------ Data extract

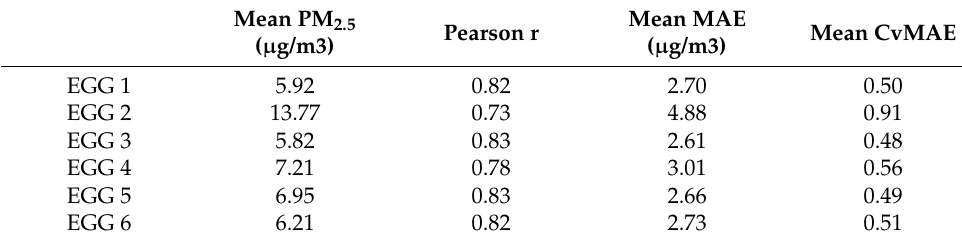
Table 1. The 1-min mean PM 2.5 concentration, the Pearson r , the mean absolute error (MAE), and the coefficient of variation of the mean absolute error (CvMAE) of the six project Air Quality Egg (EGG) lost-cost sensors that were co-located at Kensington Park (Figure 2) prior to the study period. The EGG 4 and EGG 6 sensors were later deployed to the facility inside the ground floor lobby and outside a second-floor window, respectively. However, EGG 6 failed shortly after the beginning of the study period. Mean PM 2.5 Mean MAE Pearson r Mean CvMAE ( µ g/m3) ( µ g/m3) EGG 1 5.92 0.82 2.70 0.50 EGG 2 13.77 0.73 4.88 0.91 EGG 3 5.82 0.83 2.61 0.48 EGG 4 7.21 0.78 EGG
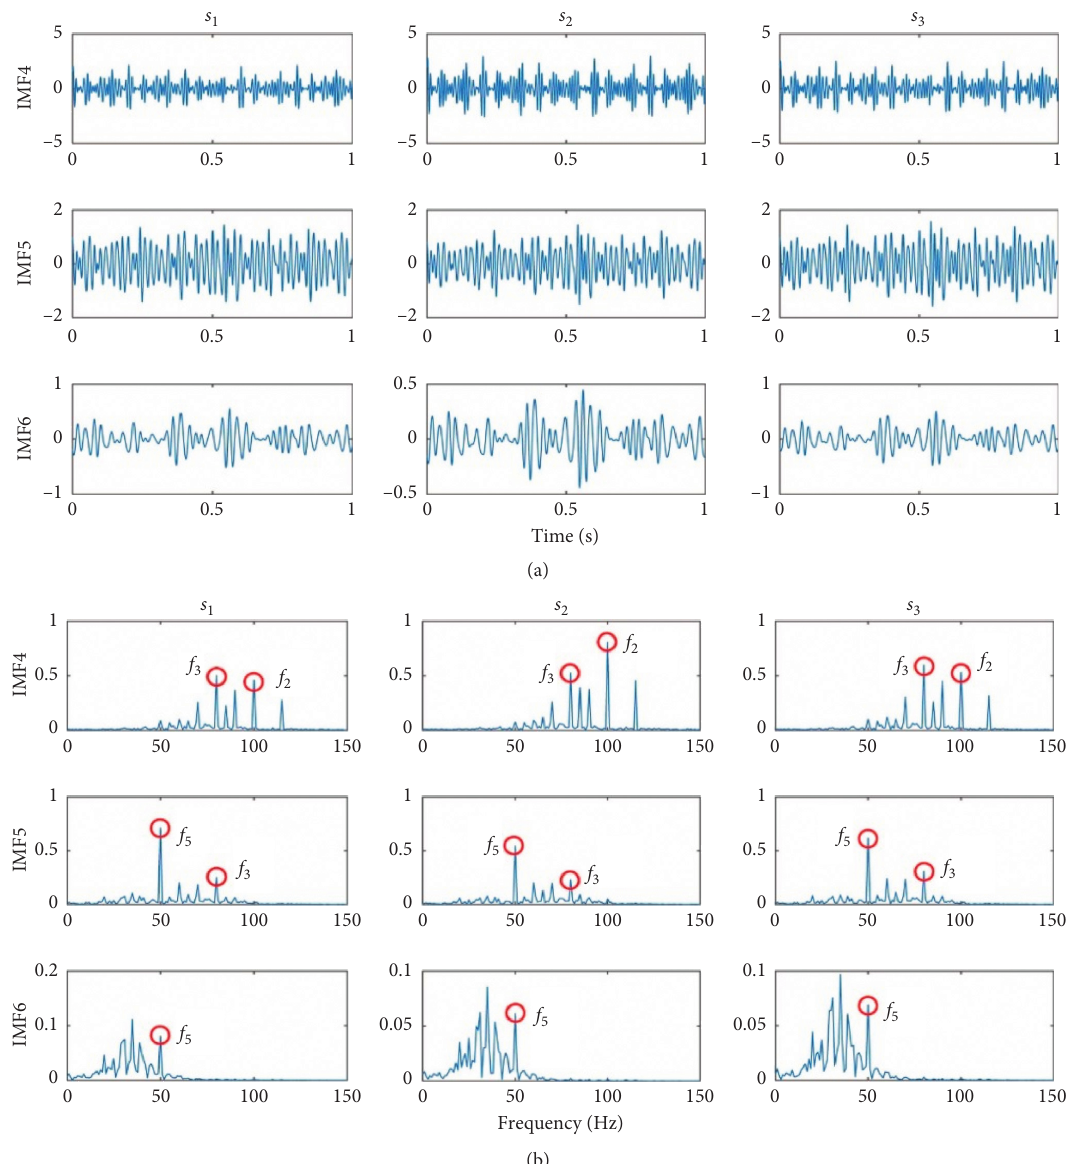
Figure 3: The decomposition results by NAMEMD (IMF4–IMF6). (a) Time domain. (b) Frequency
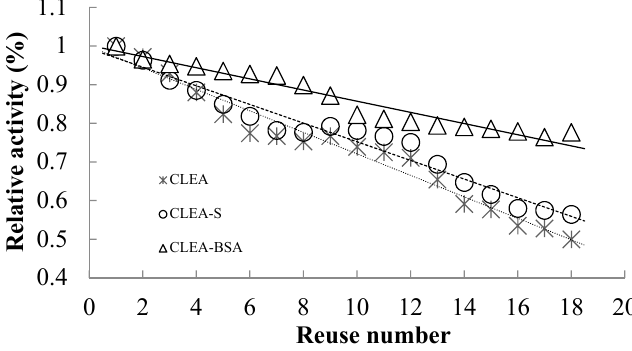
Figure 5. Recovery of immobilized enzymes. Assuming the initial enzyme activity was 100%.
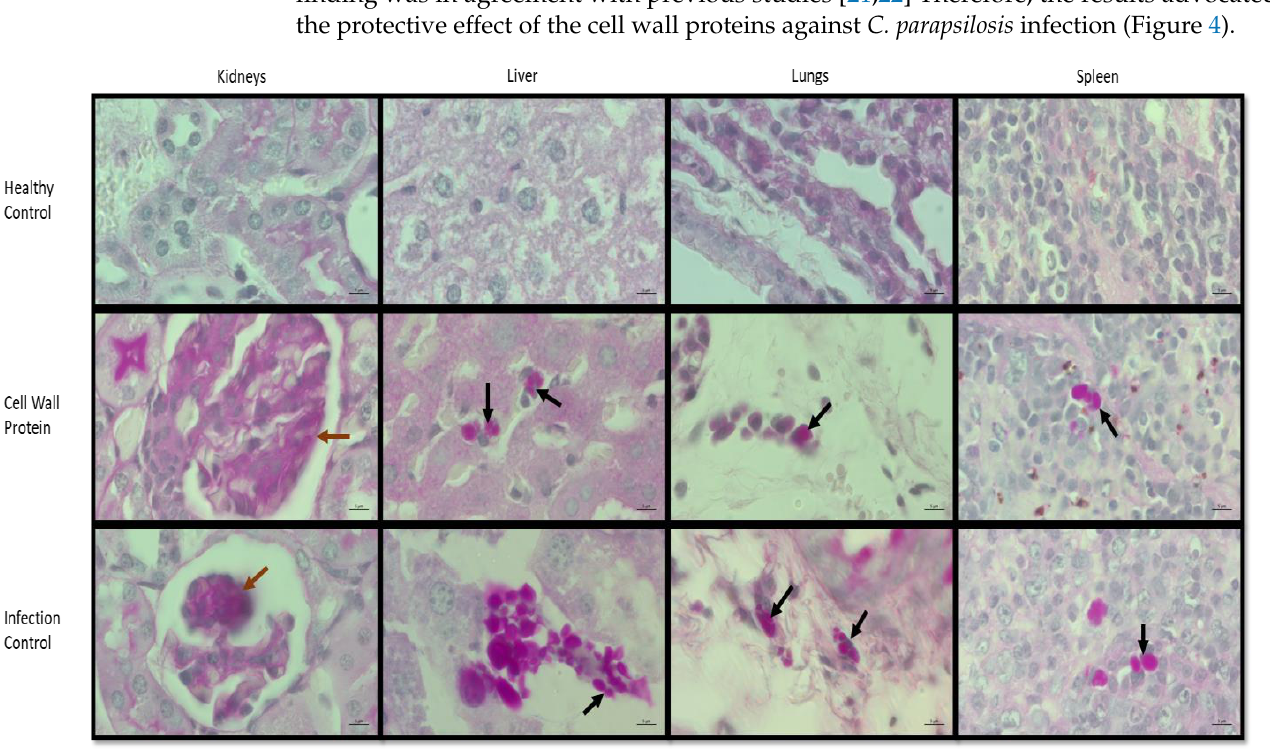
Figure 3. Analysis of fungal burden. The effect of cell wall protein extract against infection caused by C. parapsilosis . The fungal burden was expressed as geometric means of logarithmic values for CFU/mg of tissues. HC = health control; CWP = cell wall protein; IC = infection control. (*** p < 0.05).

------------

*Exercise directions*
Copy, exactly and exclusively, the lines beginning with the one that contains "Figure 5. Recovery" and ending with the last line of the listing; pictures are to be omitted.

*Response to this exercise*
Figure 5. Recovery of immobilized enzymes. Assuming the initial enzyme activity was 100%.
Figure 3. Analysis of fungal burden. The effect of cell wall protein extract against infection caused by C. parapsilosis . The fungal burden was expressed as geometric means of logarithmic values for CFU/mg of tissues. HC = health control; CWP = cell wall protein; IC = infection control. (*** p < 0.05).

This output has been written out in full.